Autor da maior fraude científica do Brasil é exonerado da UFMT


O autor da maior fraude científica do Brasil foi demitido da Universidade Federal de Mato Grosso (UFMT) depois de um longo processo administrativo disciplinar instaurado há mais de dois anos. Denis de Jesus Lima Guerra deixou de corpo acadêmico da instituição desde o dia 13 de janeiro deste ano, conforme publicação no Diário Oficial da União.

O polêmico caso de Denis Guerra foi tema de uma reportagem da revista Piauí, de 2011. A publicação revelou que o Brasil aparecia no mapa da frauda cientifica mundial pela primeira vez com este caso. Segundo a UFMT, a demora do processo foi devido a inúmeras prorrogações e à complexidade dos fatos e, ainda, à realização de análises periciais, documentais e testemunhais.

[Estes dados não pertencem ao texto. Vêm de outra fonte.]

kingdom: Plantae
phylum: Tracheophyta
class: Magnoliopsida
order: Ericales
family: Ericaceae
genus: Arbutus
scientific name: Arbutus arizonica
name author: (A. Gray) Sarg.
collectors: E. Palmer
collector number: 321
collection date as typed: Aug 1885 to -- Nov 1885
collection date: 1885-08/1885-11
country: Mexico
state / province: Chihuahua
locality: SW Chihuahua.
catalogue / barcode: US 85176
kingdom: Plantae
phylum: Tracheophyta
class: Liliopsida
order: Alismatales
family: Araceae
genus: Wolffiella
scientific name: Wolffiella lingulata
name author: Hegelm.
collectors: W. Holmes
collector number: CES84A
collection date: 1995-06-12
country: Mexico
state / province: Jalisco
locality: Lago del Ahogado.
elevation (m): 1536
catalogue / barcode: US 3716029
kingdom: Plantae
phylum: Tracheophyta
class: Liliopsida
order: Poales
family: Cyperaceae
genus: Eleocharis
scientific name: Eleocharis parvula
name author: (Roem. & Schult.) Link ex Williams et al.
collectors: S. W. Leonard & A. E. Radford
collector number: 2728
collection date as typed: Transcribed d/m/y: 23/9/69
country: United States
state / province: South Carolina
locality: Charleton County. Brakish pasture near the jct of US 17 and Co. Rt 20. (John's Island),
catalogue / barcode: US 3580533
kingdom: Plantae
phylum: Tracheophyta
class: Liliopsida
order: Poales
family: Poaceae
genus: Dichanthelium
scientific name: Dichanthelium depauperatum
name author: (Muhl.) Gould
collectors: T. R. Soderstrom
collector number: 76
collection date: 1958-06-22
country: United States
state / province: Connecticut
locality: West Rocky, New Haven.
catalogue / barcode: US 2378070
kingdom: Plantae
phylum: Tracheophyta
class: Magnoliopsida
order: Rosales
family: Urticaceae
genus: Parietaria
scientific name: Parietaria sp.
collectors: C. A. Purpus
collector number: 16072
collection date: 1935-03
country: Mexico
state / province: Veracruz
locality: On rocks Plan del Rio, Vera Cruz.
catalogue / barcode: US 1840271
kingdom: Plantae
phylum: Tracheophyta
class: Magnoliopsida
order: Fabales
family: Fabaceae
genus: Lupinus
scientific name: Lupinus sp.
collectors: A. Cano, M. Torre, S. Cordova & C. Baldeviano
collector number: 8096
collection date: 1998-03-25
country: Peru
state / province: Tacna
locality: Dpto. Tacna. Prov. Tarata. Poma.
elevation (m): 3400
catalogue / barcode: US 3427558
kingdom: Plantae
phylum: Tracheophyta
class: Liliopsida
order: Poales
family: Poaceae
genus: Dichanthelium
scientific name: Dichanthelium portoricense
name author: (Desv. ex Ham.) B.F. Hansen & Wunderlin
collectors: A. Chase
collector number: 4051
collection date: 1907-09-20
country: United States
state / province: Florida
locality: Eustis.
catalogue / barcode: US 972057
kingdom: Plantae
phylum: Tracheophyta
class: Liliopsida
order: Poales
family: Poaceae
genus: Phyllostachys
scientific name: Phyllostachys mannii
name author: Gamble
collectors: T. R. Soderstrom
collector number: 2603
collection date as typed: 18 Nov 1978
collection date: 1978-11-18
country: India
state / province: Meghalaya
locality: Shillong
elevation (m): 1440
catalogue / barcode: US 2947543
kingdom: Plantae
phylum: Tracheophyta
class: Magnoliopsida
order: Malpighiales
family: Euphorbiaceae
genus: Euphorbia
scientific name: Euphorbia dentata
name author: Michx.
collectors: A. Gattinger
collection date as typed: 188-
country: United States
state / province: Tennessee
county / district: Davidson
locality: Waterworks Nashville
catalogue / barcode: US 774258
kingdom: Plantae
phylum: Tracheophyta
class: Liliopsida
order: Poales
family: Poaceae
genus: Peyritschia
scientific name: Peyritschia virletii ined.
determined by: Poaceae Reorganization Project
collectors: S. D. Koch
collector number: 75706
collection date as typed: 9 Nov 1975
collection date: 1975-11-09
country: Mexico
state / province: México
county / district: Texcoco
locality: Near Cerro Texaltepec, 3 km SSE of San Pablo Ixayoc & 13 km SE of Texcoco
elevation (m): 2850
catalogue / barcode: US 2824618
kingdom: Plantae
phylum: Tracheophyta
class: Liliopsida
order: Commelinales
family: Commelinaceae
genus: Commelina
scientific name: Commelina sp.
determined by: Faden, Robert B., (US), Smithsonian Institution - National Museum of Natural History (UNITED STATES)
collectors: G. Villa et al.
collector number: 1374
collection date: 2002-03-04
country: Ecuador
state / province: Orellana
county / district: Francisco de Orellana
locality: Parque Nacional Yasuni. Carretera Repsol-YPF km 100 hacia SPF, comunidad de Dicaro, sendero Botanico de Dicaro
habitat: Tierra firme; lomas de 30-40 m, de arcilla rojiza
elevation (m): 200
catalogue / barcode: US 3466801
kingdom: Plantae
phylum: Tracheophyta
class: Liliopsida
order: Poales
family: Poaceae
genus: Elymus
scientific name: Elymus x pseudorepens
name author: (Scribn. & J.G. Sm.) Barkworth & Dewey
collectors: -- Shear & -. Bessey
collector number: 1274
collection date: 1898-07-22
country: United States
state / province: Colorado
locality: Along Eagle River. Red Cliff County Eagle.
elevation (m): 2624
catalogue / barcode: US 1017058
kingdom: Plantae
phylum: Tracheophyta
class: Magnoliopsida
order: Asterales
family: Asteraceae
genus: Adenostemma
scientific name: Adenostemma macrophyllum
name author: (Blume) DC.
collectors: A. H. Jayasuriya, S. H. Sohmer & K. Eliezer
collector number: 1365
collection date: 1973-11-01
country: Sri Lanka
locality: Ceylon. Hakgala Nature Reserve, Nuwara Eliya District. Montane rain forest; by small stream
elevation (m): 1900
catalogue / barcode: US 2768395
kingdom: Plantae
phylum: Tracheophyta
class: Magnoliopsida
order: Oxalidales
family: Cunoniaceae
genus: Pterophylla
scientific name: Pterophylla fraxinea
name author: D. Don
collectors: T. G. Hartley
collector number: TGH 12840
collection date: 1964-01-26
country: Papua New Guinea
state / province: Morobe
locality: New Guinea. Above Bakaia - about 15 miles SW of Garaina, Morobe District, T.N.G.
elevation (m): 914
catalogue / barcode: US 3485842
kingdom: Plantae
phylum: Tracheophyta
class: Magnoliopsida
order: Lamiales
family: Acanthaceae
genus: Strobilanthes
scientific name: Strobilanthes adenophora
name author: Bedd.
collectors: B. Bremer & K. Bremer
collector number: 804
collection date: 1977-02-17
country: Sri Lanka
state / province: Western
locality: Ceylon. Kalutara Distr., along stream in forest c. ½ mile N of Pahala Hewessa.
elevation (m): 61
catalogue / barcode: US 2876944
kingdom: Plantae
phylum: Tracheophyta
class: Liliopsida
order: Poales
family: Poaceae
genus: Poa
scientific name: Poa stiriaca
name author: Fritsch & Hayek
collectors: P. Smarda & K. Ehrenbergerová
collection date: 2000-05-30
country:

Guerra recebeu uma penalização severa depois de ter forjado onze artigos anulados pela Elsevier, maior editora científica do mundo, conforme publicou a Piauí. Ainda de acordo com a edição da revista, “ele e seus coautores foram acusados de forjar dados obtidos por ressonância magnética nuclear usados nos artigos”.

Até agora, este foi o maior episódio de fraude envolvendo grande quantidade de artigos forjados e má conduta de pesquisadores brasileiros.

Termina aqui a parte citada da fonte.